The outputs and shapes I receive are:

z_mean has a shape of torch.Size([20, 12])
shape of z after being sampled in the model is torch.Size([20, 12])
alpha known for observed y has the shape of torch.Size([20])
supervised y looks like: tensor([1., 0., 0., 0., 0., 0., 0., 0., 0., 0., 1., 1., 0., 0., 0., 0., 0., 0.,
        1., 1.])
decoder will use a supervised y with a shape of torch.Size([20])
decoder y shape torch.Size([20])
decoder z shape torch.Size([20, 12])

alpha shape from the encoder_y torch.Size([20])
Bernoulli to_event y shape is torch.Size([20])
Bernoulli to_event y values are tensor([1., 0., 0., 0., 0., 0., 0., 0., 0., 0., 1., 1., 0., 0., 0., 0., 0., 0.,
        1., 1.])
encoder z uses a guide y of shape is torch.Size([20])

However to make it happen, I also need to a shape control in the encoder_z:

class Encoder_z(nn.Module):
  def __init__(self,z_dim, hidden_dim,hidden_dim_mid,hidden_dim_bef):
    super().__init__()
    self.encoderzl1 = nn.Linear(input_size+output_size,hidden_dim)
    self.encoderzl2 = nn.Linear(hidden_dim,hidden_dim_mid)
    ...

  def forward(self,x,y):
    # Check dimension of y so this can be used with and without enumeration
    if y.dim() < 2:
      y = y.unsqueeze(1)
    data_combined = torch.cat((x,y), 1)
    ...

I use config_enumerate in my guide:

    ssvae = SSVAE()
    infer={"enumerate": "parallel"}
    ssvae.guide = config_enumerate(ssvae.guide,"parallel", expand=False) 
    pyro.clear_param_store()
    svi = SVI(ssvae.model, ssvae.guide, optimizer, loss=TraceEnum_ELBO(max_plate_nesting=1,strict_enumeration_warning=True))

Then, in this case, I can manage to do enumeration with to_event(1) but then are my Bernoulli’s in model and guide still independent in their sampling? ( because they are under pyro.plate) Because I need each Bernoulli sampling to be independent from one another…( a new alpha = a new choice of Bernoulli )
Or do I need to say pyro.plate('my_plate', 20) to declare independence for 20 values?
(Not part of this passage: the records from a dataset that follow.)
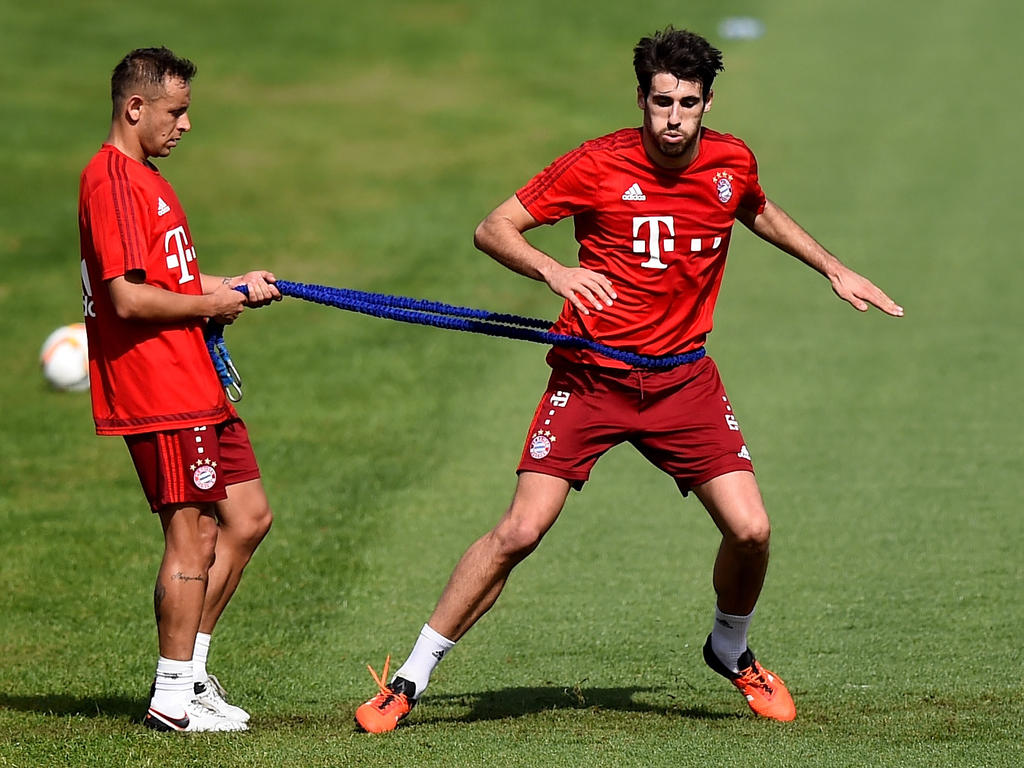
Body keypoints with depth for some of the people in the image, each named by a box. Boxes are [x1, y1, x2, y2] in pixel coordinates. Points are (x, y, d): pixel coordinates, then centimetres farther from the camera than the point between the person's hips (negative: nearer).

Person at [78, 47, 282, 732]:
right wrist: (210, 305, -9)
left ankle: (190, 669, 19)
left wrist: (233, 284, 13)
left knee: (248, 517, 12)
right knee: (192, 538, -6)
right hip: (159, 390, -10)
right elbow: (129, 297, -21)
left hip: (196, 384, 10)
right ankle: (173, 699, 3)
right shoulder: (112, 180, -15)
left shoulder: (145, 178, 19)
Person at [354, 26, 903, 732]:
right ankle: (410, 680, -2)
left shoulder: (732, 163, -1)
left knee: (751, 529, -8)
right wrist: (554, 271, -28)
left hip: (683, 377, 3)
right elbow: (493, 230, -10)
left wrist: (832, 268, 24)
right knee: (521, 530, -12)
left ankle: (732, 650, 24)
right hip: (591, 376, -3)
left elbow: (759, 214, 24)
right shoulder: (597, 165, -13)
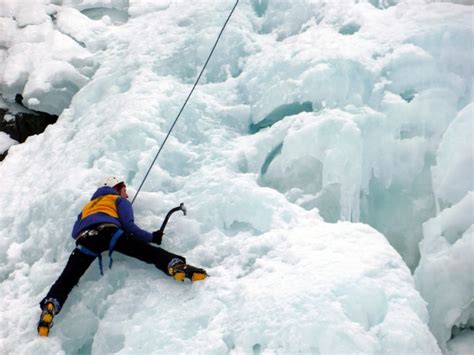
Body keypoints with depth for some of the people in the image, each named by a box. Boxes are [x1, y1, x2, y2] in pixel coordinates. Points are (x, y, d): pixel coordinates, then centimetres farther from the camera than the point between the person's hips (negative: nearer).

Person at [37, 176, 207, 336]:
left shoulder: (88, 205, 46)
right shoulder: (120, 200, 30)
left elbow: (75, 232, 35)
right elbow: (128, 226, 11)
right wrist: (152, 237, 21)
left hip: (85, 238, 4)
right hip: (108, 231, -4)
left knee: (66, 279, 1)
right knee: (150, 252, -14)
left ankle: (49, 308, -21)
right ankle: (176, 266, -39)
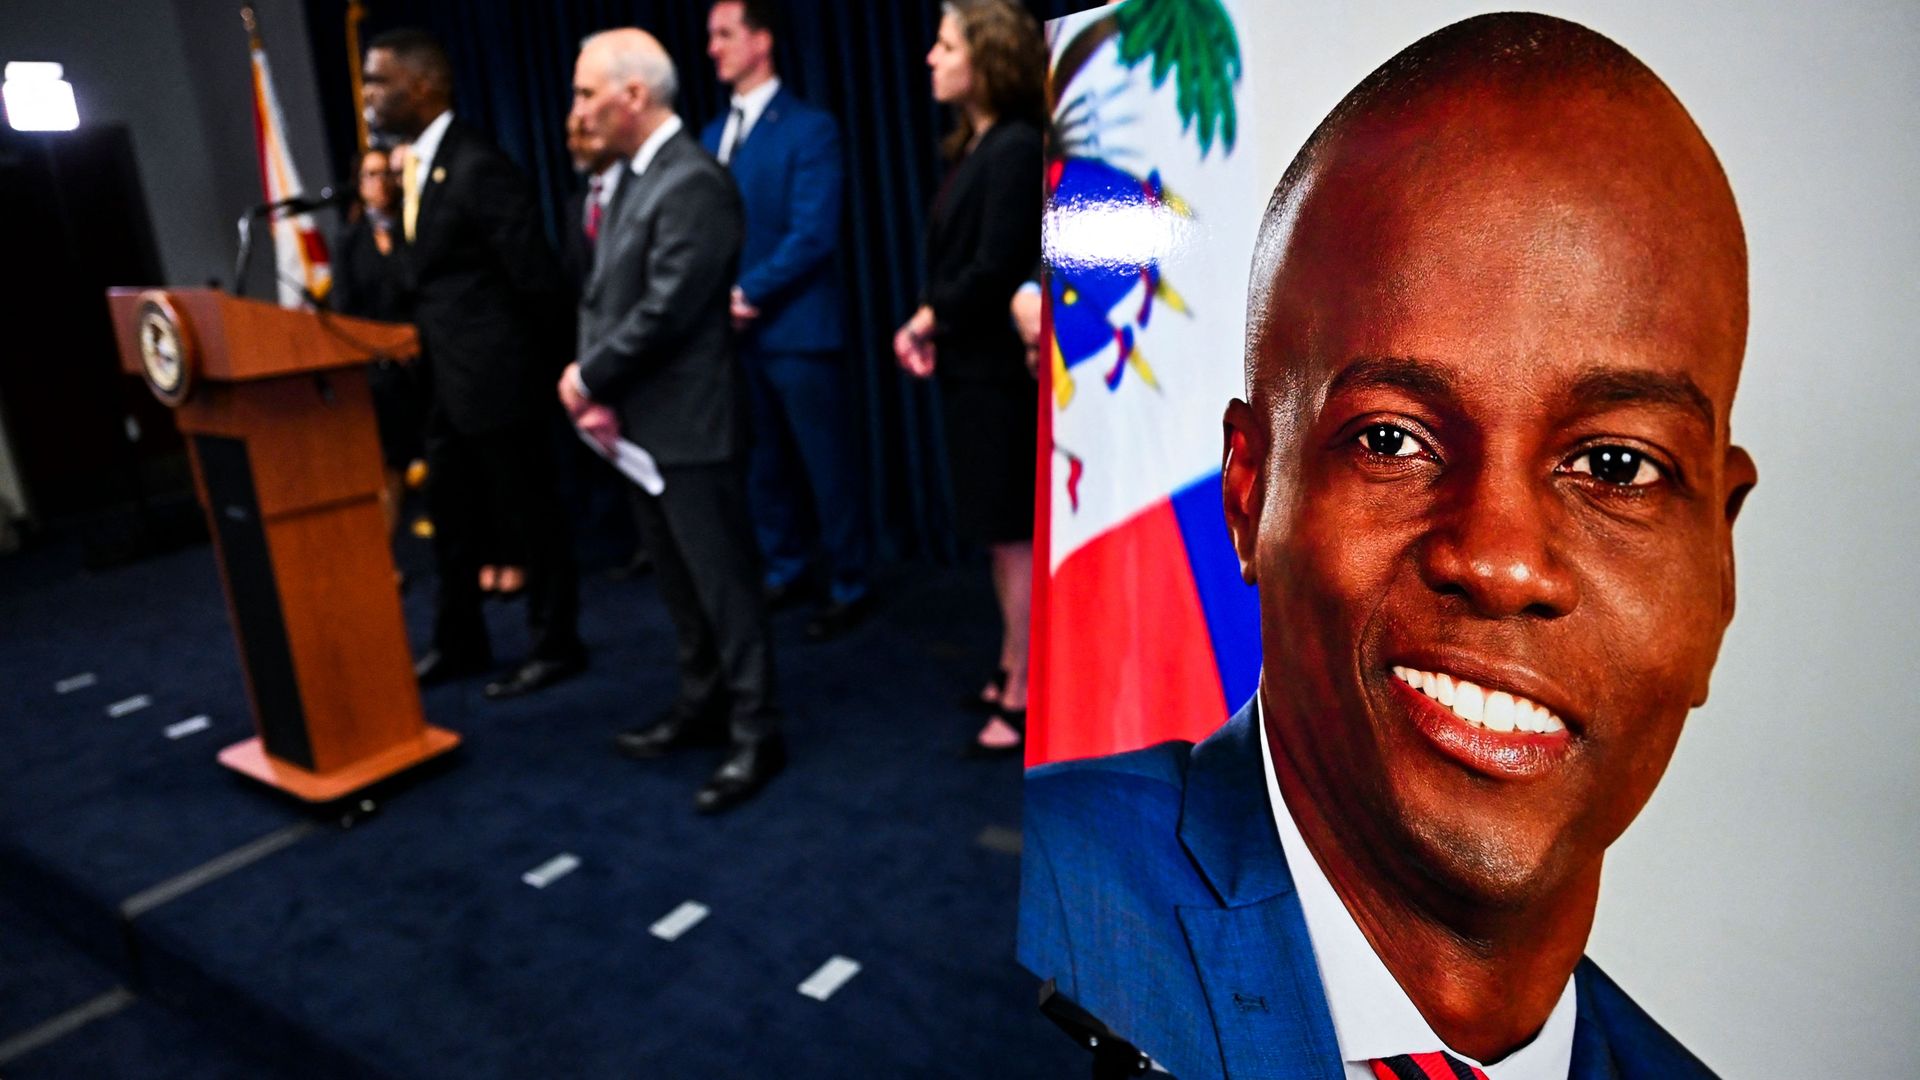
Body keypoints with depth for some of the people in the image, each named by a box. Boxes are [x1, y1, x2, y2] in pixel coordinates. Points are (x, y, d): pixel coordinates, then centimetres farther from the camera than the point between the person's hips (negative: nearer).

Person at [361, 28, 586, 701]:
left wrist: (546, 367, -9)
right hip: (443, 381, 10)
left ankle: (557, 646, 17)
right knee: (453, 518, 18)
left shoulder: (478, 167, -17)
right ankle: (460, 642, 32)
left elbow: (536, 276, -17)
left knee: (528, 517, 3)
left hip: (496, 376, -9)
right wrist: (419, 334, 13)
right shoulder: (414, 166, 12)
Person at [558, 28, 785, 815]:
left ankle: (755, 734, 12)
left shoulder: (694, 184, -17)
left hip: (690, 422, -10)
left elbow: (666, 312, -22)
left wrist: (588, 378, -11)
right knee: (677, 575, 18)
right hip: (645, 420, 10)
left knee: (723, 577, 0)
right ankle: (703, 704, 33)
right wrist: (588, 375, -3)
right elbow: (604, 291, 13)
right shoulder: (636, 176, 13)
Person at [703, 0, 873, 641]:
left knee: (827, 465, 2)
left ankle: (847, 588, 14)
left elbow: (813, 234, -14)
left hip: (795, 327, -6)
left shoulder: (809, 128, -5)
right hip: (733, 329, 7)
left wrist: (748, 292, -16)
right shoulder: (712, 135, 15)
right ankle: (784, 572, 29)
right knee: (762, 464, 14)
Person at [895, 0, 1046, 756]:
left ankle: (1026, 698, 11)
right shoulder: (977, 147, 14)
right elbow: (958, 258, 12)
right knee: (1004, 533, 17)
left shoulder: (1017, 148, -16)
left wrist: (929, 318, -8)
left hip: (1001, 369, -9)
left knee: (1015, 535, -1)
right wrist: (932, 327, -3)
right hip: (974, 364, 9)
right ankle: (1015, 669, 31)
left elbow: (995, 269, -22)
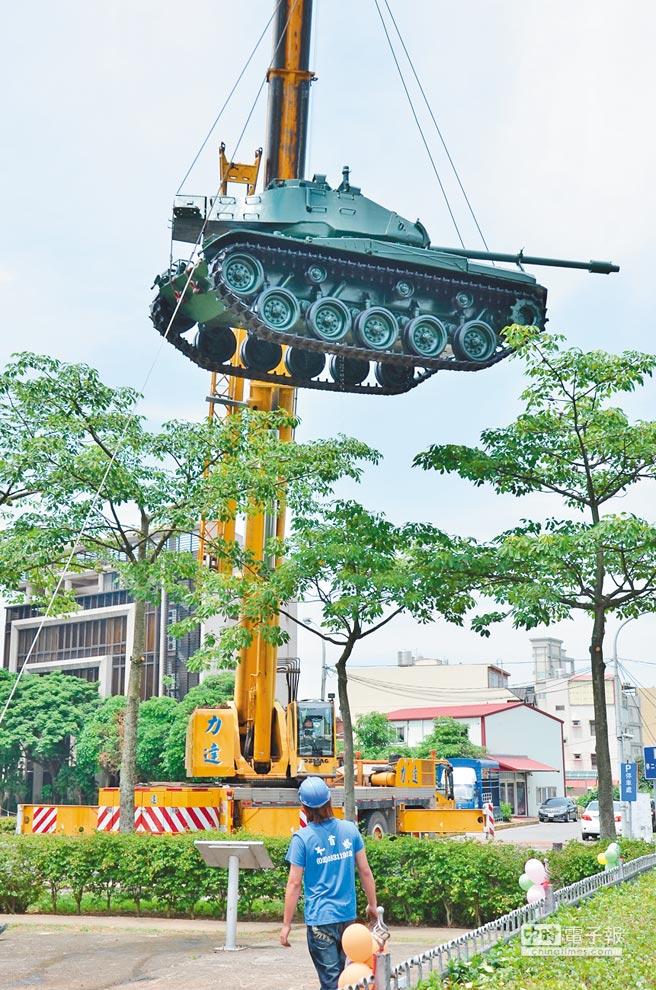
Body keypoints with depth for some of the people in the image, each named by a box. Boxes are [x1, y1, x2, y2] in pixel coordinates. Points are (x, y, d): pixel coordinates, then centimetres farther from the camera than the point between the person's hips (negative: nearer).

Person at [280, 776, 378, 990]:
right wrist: (372, 904, 18)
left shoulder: (302, 838, -11)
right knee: (339, 972, 20)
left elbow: (294, 884, -9)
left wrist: (286, 923, -2)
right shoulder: (350, 830, 0)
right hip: (347, 915, 4)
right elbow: (365, 871, 5)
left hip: (320, 918, -4)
If I apply pyro.plate('my_plate', 20) and remove to_event(1) from Bernoullis in model and guide (both), then Bernoulli starts to give [2,1].
If I keep both pyro.plate('my_plate', 20) and to_event(1) in model and guide, then the shape of Bernoulli is [20,20] which is not what I want.

I would appreciate to hear back from you when you have time, as I am very confused with the dependencies and why to_event(1) gives a vector and plate does not do any effect… I am quite stuck here…

Thank you and I apologize for the super long question!